First Trust U.S. Equity Opportunities ETF (FPX)

Back when Snap went public in 2017, FPX (known then as the First Trust U.S. IPO Index ETF) bent its rebalancing rules in order to include the stock mere days after it went public. It did so citing the importance and size of Snap's IPO and made the decision to not wait until the next rebalance to include. It was important enough to include as soon as possible.

If IPO size is a factor, it's worth noting that Snap's market cap and Robinhood's market cap at initial public offering will be nearly the same. If FPX's management team considered Snap "important", there's no reason why they wouldn't consider Robinhood the same.

There's no guarantee this will happen, of course, but the precedent has already been set and I wouldn't be at all surprised to see it happen again. The other IPO ETF, the Renaissance IPO ETF (IPO), has the same ability to rush a stock into its portfolio, so that one is a possibility as well.

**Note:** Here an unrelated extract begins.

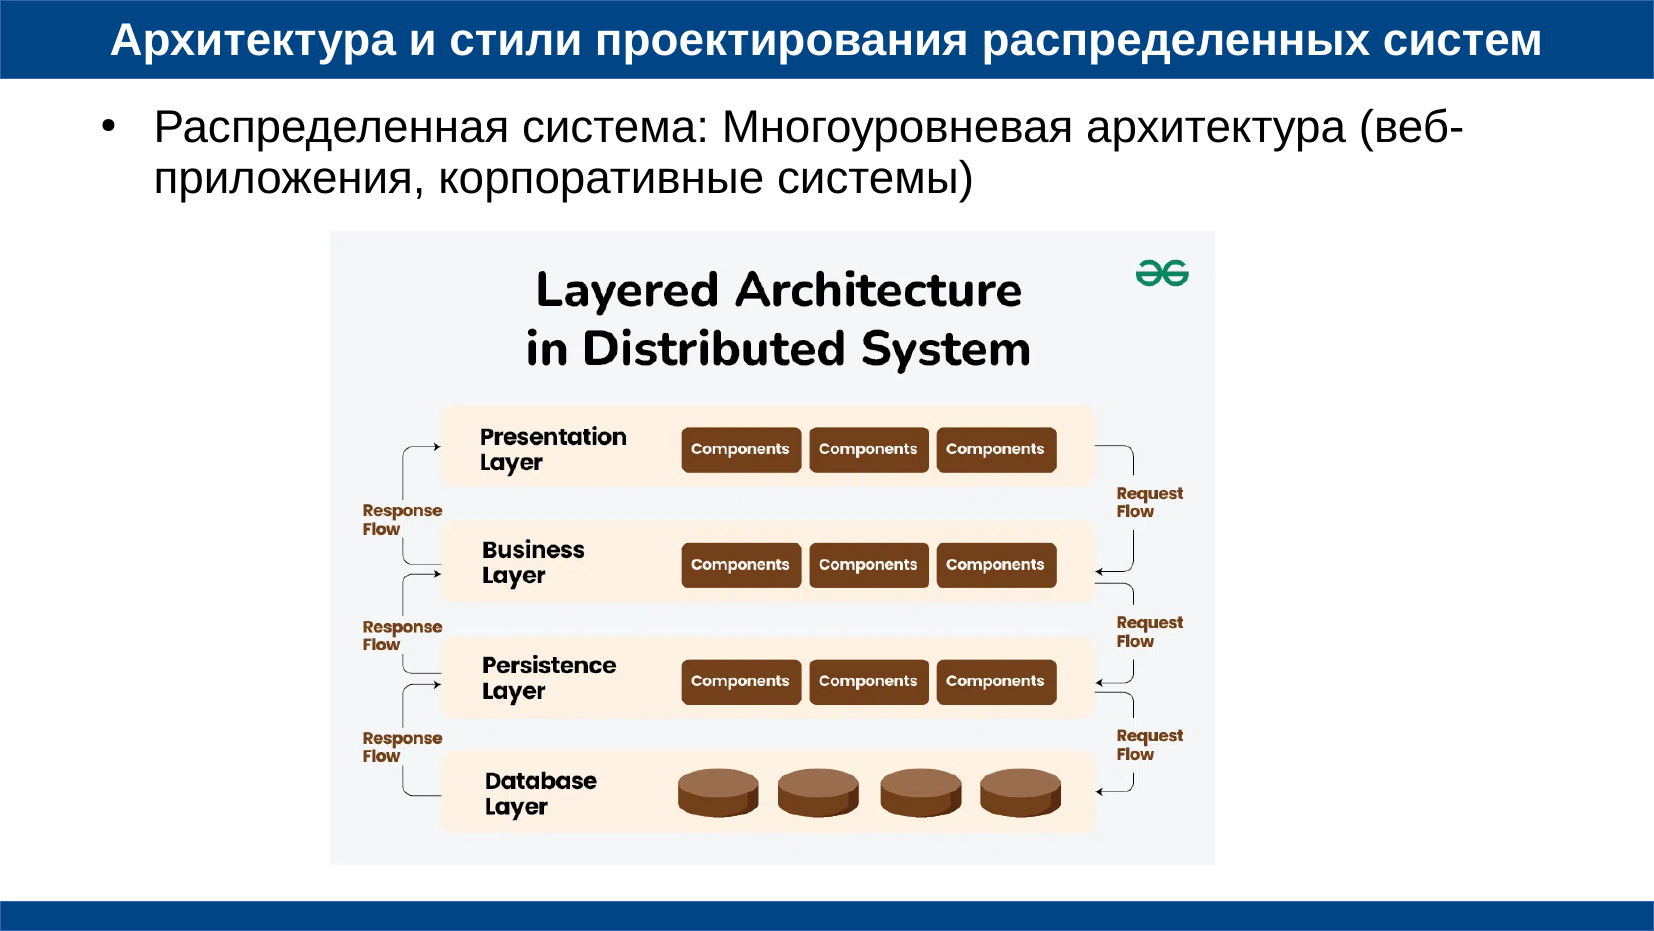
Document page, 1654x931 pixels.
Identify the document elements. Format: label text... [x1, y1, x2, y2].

title Архитектура и стили проектирования распределенных систем [0, 0, 1654, 79]
picture [330, 231, 1216, 865]
list Распределенная система: Многоуровневая архитектура (веб-приложения, корпоративные системы) [82, 101, 1571, 359]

Global X Millenial Consumer ETF (MILN)

If you have an ETF that is based on targeting companies that have a "high likelihood of benefiting from the rising spending power and unique preferences of the U.S. millennial generation", it's hard to imagine a stock other than Robinhood being a better fit. It's millennials that are powering Robinhood's popularity and I could easily see the stock making it's way into MILN's top 10.

With MILN having "consumer" in its name, it would be easy to assume that it's focused on stocks, such as Nike (NKE), Costco (COST) and Apple (AAPL). While those three are in the fund's top 10, so are straight online platforms, such as Amazon (AMZN), Snap (SNAP), Facebook (FB) and PayPal (PYPL). Robinhood would fit right in with this group.

ARK Fintech Innovation ETF (ARKF)

It's tough to leave an ARK ETF off of this list. Choosing the ARK Innovation ETF (ARKK) would be the easy choice since it's the largest fund of the group and it includes their top picks across all segments of the economy. I'm going to go with ARKF instead since Robinhood would be more of a natural fit within this group.

ARKF only holds between 35-55 names in its portfolio, so it may be the odds on favorite for the ETF to hold the largest initial position in Robinhood stock.